Whether we admit to it or not, there is a reason why we like or dislike the places we have been and where we live. Sometimes it is a very superficial reason as to why we like a place. Other times we have to look deeply into why we like or dislike a certain district, town, or park. Often, first impressions make the biggest impact on us. Most of us aren’t urban planners, architects, or community designers by trade, but we still have an internal instinct that makes us form a feeling instantly.
It seems somewhere along the way we have forgotten how to make the places around us meaningful. We have sacrificed character and charm for easier and cheaper methods. We have removed or are planning to remove historical buildings to make way for less important uses. Streets have taken precedent over sidewalks or bike lanes. One day it just swept into towns across America and elsewhere to abandon what made their towns successful in the first place. The desire for malls, then big box stores, strip malls, buildings that all look a like, and homes that only come in four models seemed to be the best possible solution.
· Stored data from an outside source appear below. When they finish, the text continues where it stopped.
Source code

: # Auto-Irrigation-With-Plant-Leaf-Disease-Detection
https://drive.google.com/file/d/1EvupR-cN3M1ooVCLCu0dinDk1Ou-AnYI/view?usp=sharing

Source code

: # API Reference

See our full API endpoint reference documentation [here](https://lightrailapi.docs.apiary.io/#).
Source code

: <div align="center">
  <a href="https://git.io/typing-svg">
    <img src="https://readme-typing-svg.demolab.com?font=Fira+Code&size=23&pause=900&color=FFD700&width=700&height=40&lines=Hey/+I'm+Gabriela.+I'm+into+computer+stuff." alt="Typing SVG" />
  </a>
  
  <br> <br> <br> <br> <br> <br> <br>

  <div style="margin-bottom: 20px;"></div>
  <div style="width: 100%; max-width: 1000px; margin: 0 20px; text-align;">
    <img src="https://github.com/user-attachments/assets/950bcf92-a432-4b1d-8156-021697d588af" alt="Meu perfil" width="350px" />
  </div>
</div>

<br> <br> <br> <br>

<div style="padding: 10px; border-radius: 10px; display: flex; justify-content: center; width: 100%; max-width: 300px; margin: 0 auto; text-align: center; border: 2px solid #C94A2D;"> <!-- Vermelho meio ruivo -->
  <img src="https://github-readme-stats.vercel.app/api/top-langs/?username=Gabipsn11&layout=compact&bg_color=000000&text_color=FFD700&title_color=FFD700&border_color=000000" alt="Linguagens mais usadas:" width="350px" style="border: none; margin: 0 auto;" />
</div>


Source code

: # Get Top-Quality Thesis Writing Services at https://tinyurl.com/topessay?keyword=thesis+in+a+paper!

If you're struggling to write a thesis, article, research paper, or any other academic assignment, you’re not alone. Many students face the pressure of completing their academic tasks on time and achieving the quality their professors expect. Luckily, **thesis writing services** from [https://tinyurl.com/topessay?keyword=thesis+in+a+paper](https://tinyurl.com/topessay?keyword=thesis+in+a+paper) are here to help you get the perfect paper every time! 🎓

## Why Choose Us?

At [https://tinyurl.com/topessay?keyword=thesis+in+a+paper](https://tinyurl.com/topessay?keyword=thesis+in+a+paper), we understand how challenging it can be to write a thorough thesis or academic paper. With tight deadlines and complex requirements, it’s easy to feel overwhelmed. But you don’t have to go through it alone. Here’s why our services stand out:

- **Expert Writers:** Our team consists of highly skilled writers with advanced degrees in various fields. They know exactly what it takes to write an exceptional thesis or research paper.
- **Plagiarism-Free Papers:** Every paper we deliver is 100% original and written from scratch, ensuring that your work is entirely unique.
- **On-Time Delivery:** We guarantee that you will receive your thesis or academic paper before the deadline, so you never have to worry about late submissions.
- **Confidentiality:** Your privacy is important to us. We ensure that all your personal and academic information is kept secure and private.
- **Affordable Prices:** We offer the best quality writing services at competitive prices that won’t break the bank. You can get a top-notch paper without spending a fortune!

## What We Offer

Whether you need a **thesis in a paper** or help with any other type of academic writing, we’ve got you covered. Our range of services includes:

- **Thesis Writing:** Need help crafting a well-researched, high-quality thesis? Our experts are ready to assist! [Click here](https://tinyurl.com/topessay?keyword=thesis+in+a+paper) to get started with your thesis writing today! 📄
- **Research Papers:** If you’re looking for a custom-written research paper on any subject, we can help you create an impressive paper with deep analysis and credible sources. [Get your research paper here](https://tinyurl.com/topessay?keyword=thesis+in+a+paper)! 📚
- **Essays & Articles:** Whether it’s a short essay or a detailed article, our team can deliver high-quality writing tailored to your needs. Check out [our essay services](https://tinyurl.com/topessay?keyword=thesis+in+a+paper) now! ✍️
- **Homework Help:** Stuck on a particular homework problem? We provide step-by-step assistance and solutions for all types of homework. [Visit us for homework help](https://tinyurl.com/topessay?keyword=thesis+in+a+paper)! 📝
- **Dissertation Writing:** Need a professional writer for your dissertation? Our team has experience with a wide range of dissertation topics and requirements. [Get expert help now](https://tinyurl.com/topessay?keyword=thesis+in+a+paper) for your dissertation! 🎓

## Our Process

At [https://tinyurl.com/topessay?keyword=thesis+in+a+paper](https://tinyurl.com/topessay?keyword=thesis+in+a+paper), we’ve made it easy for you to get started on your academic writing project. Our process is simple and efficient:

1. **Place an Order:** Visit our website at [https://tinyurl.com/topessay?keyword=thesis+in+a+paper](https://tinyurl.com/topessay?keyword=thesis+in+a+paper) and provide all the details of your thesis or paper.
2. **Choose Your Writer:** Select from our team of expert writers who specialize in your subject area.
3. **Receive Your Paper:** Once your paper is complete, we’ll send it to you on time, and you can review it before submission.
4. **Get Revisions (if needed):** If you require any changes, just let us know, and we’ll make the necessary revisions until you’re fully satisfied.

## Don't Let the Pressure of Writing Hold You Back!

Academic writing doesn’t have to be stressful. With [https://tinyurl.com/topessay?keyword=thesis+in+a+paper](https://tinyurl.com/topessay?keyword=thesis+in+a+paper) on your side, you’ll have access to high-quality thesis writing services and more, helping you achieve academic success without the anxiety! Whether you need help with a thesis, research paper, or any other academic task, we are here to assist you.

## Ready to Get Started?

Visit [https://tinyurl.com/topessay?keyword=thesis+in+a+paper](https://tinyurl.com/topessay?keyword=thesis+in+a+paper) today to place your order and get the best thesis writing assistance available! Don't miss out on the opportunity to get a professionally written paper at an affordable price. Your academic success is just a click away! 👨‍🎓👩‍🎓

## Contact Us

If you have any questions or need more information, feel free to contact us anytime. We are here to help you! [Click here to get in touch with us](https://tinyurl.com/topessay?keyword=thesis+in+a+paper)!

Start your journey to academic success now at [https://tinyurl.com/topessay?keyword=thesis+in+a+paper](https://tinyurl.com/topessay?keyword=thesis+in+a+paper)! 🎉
It seems there is a new revolution known placemaking hitting most major progressive cities and states that have tried everything else to revitalize themselves. It’s a very simple concept capitalizing on a local community’s assets, inspiration, and potential, ultimately creating good public spaces that promote people’s health, happiness, and well-being. The term and the idea aren’t new, but hopefully as we are currently being forced to look deeper into many issues we revisit it and welcome it with open arms.